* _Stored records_
(begin)

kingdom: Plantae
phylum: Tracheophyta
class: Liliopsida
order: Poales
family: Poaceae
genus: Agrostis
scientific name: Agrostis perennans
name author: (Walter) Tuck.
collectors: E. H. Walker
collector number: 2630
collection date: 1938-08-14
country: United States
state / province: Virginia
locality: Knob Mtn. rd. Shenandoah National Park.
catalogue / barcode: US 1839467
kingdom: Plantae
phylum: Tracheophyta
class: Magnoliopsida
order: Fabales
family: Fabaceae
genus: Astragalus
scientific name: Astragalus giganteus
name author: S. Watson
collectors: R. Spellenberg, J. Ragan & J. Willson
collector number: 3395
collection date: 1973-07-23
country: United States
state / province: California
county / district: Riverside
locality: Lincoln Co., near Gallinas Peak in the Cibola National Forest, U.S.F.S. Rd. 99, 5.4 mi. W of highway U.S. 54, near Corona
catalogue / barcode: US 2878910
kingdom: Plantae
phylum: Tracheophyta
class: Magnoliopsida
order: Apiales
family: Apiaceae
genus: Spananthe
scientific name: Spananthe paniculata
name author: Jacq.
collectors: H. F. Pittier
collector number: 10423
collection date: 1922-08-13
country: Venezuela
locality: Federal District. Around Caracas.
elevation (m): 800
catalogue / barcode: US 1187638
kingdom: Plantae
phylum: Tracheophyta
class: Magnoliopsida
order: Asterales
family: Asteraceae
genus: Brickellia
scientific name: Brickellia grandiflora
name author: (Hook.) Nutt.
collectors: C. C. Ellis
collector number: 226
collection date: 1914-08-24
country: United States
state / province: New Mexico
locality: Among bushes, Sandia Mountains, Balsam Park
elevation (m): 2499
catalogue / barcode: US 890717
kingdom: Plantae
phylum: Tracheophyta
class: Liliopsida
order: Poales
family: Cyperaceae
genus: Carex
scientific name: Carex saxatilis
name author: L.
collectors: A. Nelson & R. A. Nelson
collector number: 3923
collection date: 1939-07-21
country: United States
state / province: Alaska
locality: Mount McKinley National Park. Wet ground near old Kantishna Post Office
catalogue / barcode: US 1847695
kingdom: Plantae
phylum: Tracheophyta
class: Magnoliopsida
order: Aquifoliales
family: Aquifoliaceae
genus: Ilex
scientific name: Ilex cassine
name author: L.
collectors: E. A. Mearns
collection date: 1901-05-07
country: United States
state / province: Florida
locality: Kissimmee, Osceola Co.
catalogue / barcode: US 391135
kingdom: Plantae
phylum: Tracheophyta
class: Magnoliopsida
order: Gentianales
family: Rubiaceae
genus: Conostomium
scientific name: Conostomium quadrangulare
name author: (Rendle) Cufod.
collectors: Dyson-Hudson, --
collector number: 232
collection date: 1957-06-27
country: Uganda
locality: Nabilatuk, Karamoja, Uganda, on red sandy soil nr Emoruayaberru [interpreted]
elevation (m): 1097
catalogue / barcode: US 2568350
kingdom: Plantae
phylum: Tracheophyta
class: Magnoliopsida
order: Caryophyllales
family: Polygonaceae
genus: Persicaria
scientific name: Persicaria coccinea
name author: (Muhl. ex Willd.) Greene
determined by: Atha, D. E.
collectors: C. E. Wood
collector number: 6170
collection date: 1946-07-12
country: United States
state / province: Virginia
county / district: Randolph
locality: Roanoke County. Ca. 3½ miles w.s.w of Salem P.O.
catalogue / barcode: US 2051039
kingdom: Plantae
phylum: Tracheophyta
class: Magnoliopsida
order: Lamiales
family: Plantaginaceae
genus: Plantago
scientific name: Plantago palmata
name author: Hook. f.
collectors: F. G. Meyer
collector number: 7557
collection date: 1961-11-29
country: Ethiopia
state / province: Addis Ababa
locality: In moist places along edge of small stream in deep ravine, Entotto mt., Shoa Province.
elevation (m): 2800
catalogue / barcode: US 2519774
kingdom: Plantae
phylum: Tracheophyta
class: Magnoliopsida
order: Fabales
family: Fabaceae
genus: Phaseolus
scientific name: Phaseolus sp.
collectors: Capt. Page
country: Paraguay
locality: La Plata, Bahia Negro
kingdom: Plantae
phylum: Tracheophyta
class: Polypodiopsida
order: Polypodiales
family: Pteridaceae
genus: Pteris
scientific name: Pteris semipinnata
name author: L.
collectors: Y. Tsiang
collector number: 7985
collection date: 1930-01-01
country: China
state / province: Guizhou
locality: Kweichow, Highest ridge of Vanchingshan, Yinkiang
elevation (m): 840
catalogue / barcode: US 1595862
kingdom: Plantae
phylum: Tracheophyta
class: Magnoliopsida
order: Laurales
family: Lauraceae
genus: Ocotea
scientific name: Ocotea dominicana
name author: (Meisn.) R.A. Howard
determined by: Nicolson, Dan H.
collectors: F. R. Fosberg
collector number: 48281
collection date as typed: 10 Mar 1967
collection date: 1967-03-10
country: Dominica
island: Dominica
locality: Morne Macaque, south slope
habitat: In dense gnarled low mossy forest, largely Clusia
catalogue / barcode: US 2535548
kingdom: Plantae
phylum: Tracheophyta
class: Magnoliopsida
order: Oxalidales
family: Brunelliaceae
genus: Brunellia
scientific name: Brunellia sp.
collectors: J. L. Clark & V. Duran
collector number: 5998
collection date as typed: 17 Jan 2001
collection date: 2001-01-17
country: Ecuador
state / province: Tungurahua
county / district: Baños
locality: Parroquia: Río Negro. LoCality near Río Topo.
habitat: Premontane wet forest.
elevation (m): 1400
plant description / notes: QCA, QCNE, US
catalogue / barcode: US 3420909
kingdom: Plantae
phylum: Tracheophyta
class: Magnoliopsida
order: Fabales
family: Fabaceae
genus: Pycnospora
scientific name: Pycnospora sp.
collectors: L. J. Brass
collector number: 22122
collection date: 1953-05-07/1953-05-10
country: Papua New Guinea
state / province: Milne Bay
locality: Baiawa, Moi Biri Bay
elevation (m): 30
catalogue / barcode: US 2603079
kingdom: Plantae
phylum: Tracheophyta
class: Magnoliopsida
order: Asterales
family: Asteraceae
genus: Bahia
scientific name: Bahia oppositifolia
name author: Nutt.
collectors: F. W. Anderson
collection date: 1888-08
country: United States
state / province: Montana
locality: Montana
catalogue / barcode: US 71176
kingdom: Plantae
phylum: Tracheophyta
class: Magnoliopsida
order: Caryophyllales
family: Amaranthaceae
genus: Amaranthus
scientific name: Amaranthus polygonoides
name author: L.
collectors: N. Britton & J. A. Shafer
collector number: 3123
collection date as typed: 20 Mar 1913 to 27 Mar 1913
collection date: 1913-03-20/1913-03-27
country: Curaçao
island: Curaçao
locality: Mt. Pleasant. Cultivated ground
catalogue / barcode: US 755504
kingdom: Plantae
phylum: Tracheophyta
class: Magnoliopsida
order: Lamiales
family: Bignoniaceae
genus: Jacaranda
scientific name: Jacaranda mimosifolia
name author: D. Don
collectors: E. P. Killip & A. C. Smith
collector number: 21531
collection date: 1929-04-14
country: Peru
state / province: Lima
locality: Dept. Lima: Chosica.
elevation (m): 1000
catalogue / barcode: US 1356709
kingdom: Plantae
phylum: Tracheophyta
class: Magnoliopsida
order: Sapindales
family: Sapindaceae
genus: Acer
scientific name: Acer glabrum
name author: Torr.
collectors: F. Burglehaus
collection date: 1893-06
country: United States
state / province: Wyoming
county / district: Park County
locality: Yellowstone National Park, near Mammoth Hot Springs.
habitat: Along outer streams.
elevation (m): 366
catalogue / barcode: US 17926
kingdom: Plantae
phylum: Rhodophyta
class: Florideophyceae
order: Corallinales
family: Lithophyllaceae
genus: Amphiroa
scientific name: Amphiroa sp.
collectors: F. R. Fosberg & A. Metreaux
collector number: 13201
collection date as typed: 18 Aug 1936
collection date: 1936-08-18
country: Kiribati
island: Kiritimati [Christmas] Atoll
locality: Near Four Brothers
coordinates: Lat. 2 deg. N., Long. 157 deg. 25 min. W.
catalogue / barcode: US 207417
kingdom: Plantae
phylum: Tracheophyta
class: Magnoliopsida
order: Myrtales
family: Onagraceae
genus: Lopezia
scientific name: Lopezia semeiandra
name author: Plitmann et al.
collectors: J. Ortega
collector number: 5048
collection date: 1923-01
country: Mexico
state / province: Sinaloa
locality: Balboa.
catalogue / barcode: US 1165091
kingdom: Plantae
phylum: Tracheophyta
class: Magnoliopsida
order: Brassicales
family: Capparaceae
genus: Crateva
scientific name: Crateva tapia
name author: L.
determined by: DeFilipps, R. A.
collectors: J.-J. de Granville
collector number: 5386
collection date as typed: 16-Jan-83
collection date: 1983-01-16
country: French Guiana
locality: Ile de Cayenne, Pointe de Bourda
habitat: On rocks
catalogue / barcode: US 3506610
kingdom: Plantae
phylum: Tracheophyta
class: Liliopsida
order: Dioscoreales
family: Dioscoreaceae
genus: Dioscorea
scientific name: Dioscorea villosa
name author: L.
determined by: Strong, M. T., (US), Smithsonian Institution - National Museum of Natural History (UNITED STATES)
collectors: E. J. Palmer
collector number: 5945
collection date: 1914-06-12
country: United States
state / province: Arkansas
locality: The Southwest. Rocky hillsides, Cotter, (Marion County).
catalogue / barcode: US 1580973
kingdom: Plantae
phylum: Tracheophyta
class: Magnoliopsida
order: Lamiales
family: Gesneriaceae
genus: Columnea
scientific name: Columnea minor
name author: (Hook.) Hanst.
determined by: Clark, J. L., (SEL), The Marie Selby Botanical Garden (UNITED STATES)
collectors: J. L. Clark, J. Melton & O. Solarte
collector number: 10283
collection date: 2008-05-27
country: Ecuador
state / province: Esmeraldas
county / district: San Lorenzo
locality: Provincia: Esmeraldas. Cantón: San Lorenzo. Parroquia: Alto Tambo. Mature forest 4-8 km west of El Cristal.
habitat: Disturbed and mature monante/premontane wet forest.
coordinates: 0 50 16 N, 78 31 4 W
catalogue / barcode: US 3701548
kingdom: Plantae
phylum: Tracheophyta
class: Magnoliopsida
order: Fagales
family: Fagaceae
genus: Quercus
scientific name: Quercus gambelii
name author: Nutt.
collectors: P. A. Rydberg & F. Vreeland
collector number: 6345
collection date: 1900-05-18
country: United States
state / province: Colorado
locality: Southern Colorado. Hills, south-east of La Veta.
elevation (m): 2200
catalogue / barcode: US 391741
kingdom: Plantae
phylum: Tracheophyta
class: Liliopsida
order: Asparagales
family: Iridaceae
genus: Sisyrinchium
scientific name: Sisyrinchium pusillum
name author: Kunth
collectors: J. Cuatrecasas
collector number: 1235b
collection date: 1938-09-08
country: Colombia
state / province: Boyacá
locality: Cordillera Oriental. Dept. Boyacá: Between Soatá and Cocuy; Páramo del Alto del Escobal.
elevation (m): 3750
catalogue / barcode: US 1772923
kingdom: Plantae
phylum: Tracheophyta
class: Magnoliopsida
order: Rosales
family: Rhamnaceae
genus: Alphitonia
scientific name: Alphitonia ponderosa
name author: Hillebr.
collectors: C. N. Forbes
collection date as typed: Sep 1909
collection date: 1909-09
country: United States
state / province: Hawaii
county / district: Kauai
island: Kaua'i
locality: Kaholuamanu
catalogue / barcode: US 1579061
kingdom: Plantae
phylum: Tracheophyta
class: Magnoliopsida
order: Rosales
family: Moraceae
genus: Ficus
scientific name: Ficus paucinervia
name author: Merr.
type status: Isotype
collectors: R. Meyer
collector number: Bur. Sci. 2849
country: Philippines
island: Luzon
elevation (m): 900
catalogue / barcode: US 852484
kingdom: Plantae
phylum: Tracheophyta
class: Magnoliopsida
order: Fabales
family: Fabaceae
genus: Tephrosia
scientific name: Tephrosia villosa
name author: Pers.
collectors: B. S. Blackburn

(end)

* _Goal of the exercise_
Please render the lines of the listing from the line with "order: Oxalidales" to the line with "habitat: Along outer streams.", both included, as a JSON list of strings, one string per line and no blank lines.

* _Result of this exercise_
[
  "order: Oxalidales",
  "family: Brunelliaceae",
  "genus: Brunellia",
  "scientific name: Brunellia sp.",
  "collectors: J. L. Clark & V. Duran",
  "collector number: 5998",
  "collection date as typed: 17 Jan 2001",
  "collection date: 2001-01-17",
  "country: Ecuador",
  "state / province: Tungurahua",
  "county / district: Baños",
  "locality: Parroquia: Río Negro. LoCality near Río Topo.",
  "habitat: Premontane wet forest.",
  "elevation (m): 1400",
  "plant description / notes: QCA, QCNE, US",
  "catalogue / barcode: US 3420909",
  "kingdom: Plantae",
  "phylum: Tracheophyta",
  "class: Magnoliopsida",
  "order: Fabales",
  "family: Fabaceae",
  "genus: Pycnospora",
  "scientific name: Pycnospora sp.",
  "collectors: L. J. Brass",
  "collector number: 22122",
  "collection date: 1953-05-07/1953-05-10",
  "country: Papua New Guinea",
  "state / province: Milne Bay",
  "locality: Baiawa, Moi Biri Bay",
  "elevation (m): 30",
  "catalogue / barcode: US 2603079",
  "kingdom: Plantae",
  "phylum: Tracheophyta",
  "class: Magnoliopsida",
  "order: Asterales",
  "family: Asteraceae",
  "genus: Bahia",
  "scientific name: Bahia oppositifolia",
  "name author: Nutt.",
  "collectors: F. W. Anderson",
  "collection date: 1888-08",
  "country: United States",
  "state / province: Montana",
  "locality: Montana",
  "catalogue / barcode: US 71176",
  "kingdom: Plantae",
  "phylum: Tracheophyta",
  "class: Magnoliopsida",
  "order: Caryophyllales",
  "family: Amaranthaceae",
  "genus: Amaranthus",
  "scientific name: Amaranthus polygonoides",
  "name author: L.",
  "collectors: N. Britton & J. A. Shafer",
  "collector number: 3123",
  "collection date as typed: 20 Mar 1913 to 27 Mar 1913",
  "collection date: 1913-03-20/1913-03-27",
  "country: Curaçao",
  "island: Curaçao",
  "locality: Mt. Pleasant. Cultivated ground",
  "catalogue / barcode: US 755504",
  "kingdom: Plantae",
  "phylum: Tracheophyta",
  "class: Magnoliopsida",
  "order: Lamiales",
  "family: Bignoniaceae",
  "genus: Jacaranda",
  "scientific name: Jacaranda mimosifolia",
  "name author: D. Don",
  "collectors: E. P. Killip & A. C. Smith",
  "collector number: 21531",
  "collection date: 1929-04-14",
  "country: Peru",
  "state / province: Lima",
  "locality: Dept. Lima: Chosica.",
  "elevation (m): 1000",
  "catalogue / barcode: US 1356709",
  "kingdom: Plantae",
  "phylum: Tracheophyta",
  "class: Magnoliopsida",
  "order: Sapindales",
  "family: Sapindaceae",
  "genus: Acer",
  "scientific name: Acer glabrum",
  "name author: Torr.",
  "collectors: F. Burglehaus",
  "collection date: 1893-06",
  "country: United States",
  "state / province: Wyoming",
  "county / district: Park County",
  "locality: Yellowstone National Park, near Mammoth Hot Springs.",
  "habitat: Along outer streams."
]